Et puis, comme toujours, elle leur rendit des services, notamment en gardant Philippe et Cécile jusqu’à la fin de leurs études primaires, permettant ainsi à ses enfants d’aller travailler l’esprit en paix.
Mais les années passaient et Juliette vieillissait. Et ce fut au tour des enfants de s’occuper d’elle, ce qu’ils firent d’ailleurs spontanément et ils continuent encore malgré que, pour eux aussi, les années passent et les articulations commencent à grincer.
Joseph aussi a vécu l’épreuve de la séparation lorsque Anna décéda en 2003.
Et Juliette, devenant de plus en plus âgée et dépendante, décida de quitter sa maison et de se réfugier au home du Berny, non loin de sa famille qui continue à l’entourer.
C’est là qu’elle vient de fêter son centenaire. Une fois de plus, elle a rassemblé ses enfants, petits-enfants et arrière-petits-enfants, ainsi que neveux et nièces, amis, voisins et tous lui ont manifesté l’affection qu’elle mérite. Ce fut un grand jour de bonheur pour elle.

DONNÉES D'ENTRÉE:
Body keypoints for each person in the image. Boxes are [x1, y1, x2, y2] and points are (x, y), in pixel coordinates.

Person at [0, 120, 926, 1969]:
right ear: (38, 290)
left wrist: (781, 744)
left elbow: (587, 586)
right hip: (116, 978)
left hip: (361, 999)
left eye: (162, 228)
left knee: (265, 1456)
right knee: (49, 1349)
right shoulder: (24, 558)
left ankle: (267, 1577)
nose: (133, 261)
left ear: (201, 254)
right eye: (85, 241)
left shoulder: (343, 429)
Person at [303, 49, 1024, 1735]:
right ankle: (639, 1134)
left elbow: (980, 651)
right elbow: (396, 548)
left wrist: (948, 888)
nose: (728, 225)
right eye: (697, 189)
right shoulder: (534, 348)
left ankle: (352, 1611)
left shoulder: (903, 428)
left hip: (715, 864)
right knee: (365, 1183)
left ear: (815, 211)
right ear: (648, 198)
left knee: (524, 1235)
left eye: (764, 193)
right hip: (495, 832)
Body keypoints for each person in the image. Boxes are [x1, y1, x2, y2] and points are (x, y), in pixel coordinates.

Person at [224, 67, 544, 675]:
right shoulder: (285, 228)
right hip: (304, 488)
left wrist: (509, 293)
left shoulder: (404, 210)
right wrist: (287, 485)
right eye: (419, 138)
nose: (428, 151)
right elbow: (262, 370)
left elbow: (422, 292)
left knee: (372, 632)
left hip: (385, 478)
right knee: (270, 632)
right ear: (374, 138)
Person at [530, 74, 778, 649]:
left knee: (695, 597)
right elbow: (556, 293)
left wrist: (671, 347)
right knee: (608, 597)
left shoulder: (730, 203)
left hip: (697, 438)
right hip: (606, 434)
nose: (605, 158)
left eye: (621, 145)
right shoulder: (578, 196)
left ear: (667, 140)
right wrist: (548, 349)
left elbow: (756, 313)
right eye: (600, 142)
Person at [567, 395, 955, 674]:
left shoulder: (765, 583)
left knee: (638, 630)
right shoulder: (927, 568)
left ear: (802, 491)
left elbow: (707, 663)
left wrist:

EXERCICES À RÉSOUDRE:
**a)** D'après l'extrait sur Juliette, dans quel établissement celle-ci est-elle allée vivre lorsqu'elle est devenue âgée et dépendante ?
**b)** Rédigez la suite de l'extrait sur Juliette, à partir de sa dernière phrase.
Les items forment un matériau distinct de l'extrait sur Juliette.

RÉPONSES CI-DESSOUS:
**a)** Au home du Berny.

**b)**
Cette vie bien remplie continue doucement sa route.
Qu’elle lui soit douce jusqu’au bout.
Nos centenaires fêtées.
Le 24 août 1934 Octavie Halleux-Guilmot
Le 7 novembre 1981 Lambertine Moreau-Dumont
Le 12 novembre 1994 Marie Elvire Huberty
Le 21 septembre 2005 Juliette Dejasse-Chatelin
Mesdames, Messieurs, et surtout vous, Madame CHATELAIN
Avec tous ceux qui vous sont chers, et qui sont assemblés autour de vous aujourd’hui, l’autorité communale est particulièrement heureuse de vous présenter par ma voix, des félicitations chaleureuses et cordiales, à l’occasion de votre peu banal anniversaire!
Centenaire! Vous voici en effet centenaire, chère Madame CHATELAIN !
Un siècle tout entier a passé, depuis ce jour du 21 septembre 1905 où vous avez vu le jour à Tavier, vous avez fait vos études primaires à Limont Tavier et ensuite l’école ménagère de Rotheux
Vous empruntiez le chemin de la vie, sans que ni vous ni personne ne puisse imaginer alors qu’il serait aussi long, aussi paisible, mais aussi bien rempli cependant!
Ah certes, vous n’avez pas eu, adolescente, beaucoup de temps à rêver, ni à imaginer la prodigieuse transformation de la société humaine, dont vous alliez être cependant un témoin privilégié.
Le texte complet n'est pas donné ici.